As we believe that the “if-we-do-nothing-to-stop-it” value of R for coronavirus is about 3, the “classical” result (1-1/R) gives 67%, so we would need at least 70% of people to be immune to start seeing the reduction in the new case numbers. The total number of people infected will be much higher. This is also the smallest proportion of the total population who needs to be successfully vaccinated in order to reduce the epidemic and to prevent future outbreaks. If the vaccination success is about 80% (which is optimistic), we would need to inject nearly 90% of the population to get to this level. This is possible but would require very high levels of coercion, a long campaign, and huge investments; difficult to achieve before November elections.
Can this proportion be lower? There is an observation – which could be wishful thinking – that the infection stops spreading around the mark of 20% of people who have had an infection. This includes all people who have had an infection, not just the reported cases; if we believe that there are about 8 times more infections than reported cases, we are looking at a mark of 2-3% of reported cases – for the UK this would be about 2 million reported cases (as of the end of August we are at the 330,000 reported cases).
There are some theoretical results, including a very important and influential paper by my colleague from Strathclyde, Gabriela Gomes, which give some hope to these lower numbers. But, as of the end of August, we simply do not know.

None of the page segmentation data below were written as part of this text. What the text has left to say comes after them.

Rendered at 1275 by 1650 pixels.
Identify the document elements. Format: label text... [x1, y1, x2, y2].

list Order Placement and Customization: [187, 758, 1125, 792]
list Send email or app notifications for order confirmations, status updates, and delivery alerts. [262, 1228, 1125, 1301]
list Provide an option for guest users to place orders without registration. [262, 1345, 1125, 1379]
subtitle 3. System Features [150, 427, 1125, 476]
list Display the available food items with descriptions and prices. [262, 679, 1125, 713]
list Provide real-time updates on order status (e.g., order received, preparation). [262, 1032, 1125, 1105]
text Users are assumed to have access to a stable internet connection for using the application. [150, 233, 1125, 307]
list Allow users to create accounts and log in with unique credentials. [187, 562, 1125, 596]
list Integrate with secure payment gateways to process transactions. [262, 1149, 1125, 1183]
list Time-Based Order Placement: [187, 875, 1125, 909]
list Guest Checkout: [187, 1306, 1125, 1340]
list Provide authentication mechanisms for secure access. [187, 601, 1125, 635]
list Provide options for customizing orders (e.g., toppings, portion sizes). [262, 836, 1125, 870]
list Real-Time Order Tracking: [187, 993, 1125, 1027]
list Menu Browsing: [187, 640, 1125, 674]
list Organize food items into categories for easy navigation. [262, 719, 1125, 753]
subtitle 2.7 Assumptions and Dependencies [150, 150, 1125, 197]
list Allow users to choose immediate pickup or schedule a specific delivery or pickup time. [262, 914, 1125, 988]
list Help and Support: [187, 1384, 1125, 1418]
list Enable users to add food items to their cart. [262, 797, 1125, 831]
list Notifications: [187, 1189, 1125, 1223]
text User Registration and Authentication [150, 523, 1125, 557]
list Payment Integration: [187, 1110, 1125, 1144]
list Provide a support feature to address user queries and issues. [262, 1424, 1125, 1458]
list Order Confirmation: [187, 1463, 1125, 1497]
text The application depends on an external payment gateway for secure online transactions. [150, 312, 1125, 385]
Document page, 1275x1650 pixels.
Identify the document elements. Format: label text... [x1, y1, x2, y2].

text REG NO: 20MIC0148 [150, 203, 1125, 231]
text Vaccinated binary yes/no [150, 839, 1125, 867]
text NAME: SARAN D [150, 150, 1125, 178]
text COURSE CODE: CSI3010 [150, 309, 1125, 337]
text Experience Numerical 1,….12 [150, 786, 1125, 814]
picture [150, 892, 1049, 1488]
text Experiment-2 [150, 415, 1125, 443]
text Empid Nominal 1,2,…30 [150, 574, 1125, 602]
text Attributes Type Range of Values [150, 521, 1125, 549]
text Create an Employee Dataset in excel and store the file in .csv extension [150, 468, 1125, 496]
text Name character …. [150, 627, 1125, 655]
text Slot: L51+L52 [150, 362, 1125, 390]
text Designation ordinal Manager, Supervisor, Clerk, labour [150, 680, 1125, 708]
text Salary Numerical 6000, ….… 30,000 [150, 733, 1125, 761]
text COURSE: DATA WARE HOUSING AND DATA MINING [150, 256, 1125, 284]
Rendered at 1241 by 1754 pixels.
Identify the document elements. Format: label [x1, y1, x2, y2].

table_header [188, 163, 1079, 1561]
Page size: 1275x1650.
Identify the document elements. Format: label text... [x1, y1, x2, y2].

I want to finish with a very sobering quote from The Atlantic:
The very concept of “herd immunity” – which, although it was not the official Sage-determined strategy, became part of a narrative that led British officialdom into a deadly swamp of complacency – implies the existence of one’s very own, very special herd. It is a correlative of genetic distinction, except that it is acquired rather than inherited. The people have absorbed the virus and their collective antibodies have melded into one triumphant, mystical body that is, like the island itself has always been, impregnable.
Why would any scientist fall for this nonsense? You didn’t have to be a specialist in infectious diseases to know that it was based on two entirely untested assumptions: that coronavirus would behave like flu and that it would confer long-term immunity on those who did not die from it. Scientists – let alone highly distinguished and respected ones – are not supposed to jump to such evidence-free conclusions. The only explanation for what happened is that, far from the government being “led by the science”, official scientific thinking was contaminated by its exposure to a political culture in which positive assumptions are compulsory, and British difference is taken as read.
https://www.newstatesman.com/2020/07/fatal-delusions-boris-johnson
This is a warning to us, scientists, as much as to politicians. Our ideas might look great on paper – or even on the computer screen – but implementation might have huge consequences.
Speaking about republishing the graphics, the article on the second wave in The Conversation (see also the accompanying piece on this blog) has widely been cited and the graphics used many times. A nice piece in the Polish edition of National Geographic appeared back in June (in Polish).
My article on the superspreaders has also been cited in a recent New Scientist article.